Apparently others in the government also think King made a poor deal. On Thursday Husic, who represents business users of gas, said some contracts offered since the heads of agreement were actually more expensive than those before it, and the gas companies remained of the view “they can keep doing what they’ve been doing”.
As for how to stop them, the government seems indecisive. “We’re examining all of the options and we’ll continue to do so,” Albanese said on Wednesday.
One option, taken up by some European nations, is for the government to compensate consumers for the extra cost of energy. But this would be hugely expensive to the government and potentially inflationary. And frankly ridiculous since, as Sims says, Australia doesn’t have to buy gas at world prices.
A second possibility, now advocated by the Victorian and New South Wales governments, among others, is to bring in a reservation policy similar to the one in the west. King rejects this on the basis that applying such a policy retrospectively could deter investment and potentially breach World Trade Organization rules.
Shadow Treasurer Angus Taylor doggedly maintains the position he championed as Energy minister in the Morrison government, of a “gas-fired recovery” involving greatly expanded gas extraction. But we already have plenty of gas and the long lead times involved in providing more would do nothing to solve the immediate problem.
Says Wood: “I don’t know what Angus is talking about. I don’t know of any gas that can be turned on that would improve the situation in the short term.”
The simplest solution, say both Sims and Wood, is the forcible separation of domestic and global prices. In short, threaten the greedy corporates.
“Whenever you’re getting somebody to do something that’s not in their self-interest, then you have to have a threat. And it has to be real. And the good news here is we’ve got export controls,” says Sims.
It would not be necessary to threaten their existing contracts, so no problem with sovereign risk. It would be enough for the government to warn they could be prevented from exporting uncontracted gas. “All I’m suggesting is that you’ve put enough gas on the domestic market to make sure that that price gets below $10. And it’s not a massively large amount of gas,” Sims says.
Even then, the gas export industry would remain obscenely profitable because of high global prices, which brings us to back to that issue the government is under pressure to resolve: how to claw back some of those billions of dollars for Australians.

Records:
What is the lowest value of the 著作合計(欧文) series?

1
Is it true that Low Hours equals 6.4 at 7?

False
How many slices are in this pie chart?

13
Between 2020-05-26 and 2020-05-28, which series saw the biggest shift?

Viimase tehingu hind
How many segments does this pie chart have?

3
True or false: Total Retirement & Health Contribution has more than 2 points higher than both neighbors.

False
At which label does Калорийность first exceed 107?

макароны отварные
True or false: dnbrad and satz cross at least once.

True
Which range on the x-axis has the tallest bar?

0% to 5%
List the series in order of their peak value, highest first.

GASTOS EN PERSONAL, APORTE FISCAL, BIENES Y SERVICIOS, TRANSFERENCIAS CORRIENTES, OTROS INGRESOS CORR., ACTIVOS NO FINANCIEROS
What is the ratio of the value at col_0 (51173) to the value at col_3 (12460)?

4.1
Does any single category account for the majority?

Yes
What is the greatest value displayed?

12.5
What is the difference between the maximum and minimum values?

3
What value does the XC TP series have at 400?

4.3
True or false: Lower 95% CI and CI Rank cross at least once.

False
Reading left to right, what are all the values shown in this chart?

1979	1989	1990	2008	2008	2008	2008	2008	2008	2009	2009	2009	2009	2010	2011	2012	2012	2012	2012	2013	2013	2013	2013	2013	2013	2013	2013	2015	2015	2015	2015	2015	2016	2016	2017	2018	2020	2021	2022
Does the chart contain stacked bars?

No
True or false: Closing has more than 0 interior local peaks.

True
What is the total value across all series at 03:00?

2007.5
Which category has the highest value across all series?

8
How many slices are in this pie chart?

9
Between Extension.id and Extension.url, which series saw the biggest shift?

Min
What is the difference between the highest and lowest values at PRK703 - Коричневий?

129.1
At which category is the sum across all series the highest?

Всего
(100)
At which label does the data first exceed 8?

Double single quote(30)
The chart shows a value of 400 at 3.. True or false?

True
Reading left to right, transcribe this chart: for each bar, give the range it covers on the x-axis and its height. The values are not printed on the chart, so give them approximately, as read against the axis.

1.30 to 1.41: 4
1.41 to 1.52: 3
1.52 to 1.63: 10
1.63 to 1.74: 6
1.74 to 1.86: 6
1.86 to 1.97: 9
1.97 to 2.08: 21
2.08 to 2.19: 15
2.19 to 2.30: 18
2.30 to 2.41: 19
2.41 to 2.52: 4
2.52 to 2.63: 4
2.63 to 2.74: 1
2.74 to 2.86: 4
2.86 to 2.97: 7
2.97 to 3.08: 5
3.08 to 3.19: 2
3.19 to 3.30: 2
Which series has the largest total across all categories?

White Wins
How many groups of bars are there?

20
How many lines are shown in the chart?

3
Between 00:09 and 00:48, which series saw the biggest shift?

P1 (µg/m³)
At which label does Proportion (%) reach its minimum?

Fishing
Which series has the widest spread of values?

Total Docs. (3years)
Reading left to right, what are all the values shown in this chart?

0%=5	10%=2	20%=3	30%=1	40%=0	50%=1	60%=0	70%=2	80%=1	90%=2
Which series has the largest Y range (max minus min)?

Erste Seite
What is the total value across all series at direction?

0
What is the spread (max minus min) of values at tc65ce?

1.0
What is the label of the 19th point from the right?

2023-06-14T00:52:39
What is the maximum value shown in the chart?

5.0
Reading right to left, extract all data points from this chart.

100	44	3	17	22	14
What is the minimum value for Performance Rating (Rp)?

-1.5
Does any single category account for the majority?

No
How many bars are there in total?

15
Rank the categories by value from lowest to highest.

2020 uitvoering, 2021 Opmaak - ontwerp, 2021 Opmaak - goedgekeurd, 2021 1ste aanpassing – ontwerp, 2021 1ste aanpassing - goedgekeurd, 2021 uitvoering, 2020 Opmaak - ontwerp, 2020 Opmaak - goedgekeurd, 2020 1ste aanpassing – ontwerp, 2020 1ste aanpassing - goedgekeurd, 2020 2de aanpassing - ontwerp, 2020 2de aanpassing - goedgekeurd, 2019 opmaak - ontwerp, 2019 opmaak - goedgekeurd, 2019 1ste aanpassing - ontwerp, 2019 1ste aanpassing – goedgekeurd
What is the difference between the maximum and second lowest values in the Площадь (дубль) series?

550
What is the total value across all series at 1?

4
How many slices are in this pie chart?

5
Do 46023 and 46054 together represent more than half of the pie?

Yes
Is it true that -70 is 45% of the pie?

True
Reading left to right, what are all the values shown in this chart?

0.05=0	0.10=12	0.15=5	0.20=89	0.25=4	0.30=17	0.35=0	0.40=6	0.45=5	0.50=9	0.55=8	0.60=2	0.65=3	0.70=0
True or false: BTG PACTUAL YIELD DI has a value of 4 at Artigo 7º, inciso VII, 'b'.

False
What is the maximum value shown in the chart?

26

Task prompt: Could you pick up the piece on Australian gas prices and continue it from its last sentence?

Answer to the exercise:
Polls indicate a majority of Australians, and a growing number of governments around the world, want a super-profits tax. Sims says we’ve in fact already got one. “That’s what the petroleum resource rent tax is. It’s just that it doesn’t work.”
The PRRT imposes a 40 per cent tax – on top of ordinary company tax – on most, but not all, offshore oil and gas production. But, says Dr Diane Kraal, a senior lecturer at Monash University’s business school, who specialises in resource taxation, the PRRT raises “almost nothing” because costs incurred during the exploration and construction phases of projects can be expensed against future tax liabilities.
“The credits are carried forward and the whole amount is uplifted annually until such time as there are sufficient petroleum receipts to cover expenditure,” she says.
Without getting too technical, these uplift rates were set extraordinarily generously, so that some projects will never pay any PRRT. Most won’t pay much, and not for long time. Kraal would scrap the whole system and replace it with a new regime of royalties.
Sims says it should at the very least be dramatically overhauled to make it less generous to the miners. “If you fix it up, depending on how you fix it up, there’s many billions of dollars per year to be collected,” he says.
So, far from being a curse, high global gas prices could be a blessing for Australia. We could be one of the few countries that don’t have to just accept the global price. We could reclaim billions from the fossil fuel giants, have a competitive advantage in manufacturing, and neutralise a major factor pushing up inflation.
But it requires courage from government to stop “examining the options” and do something.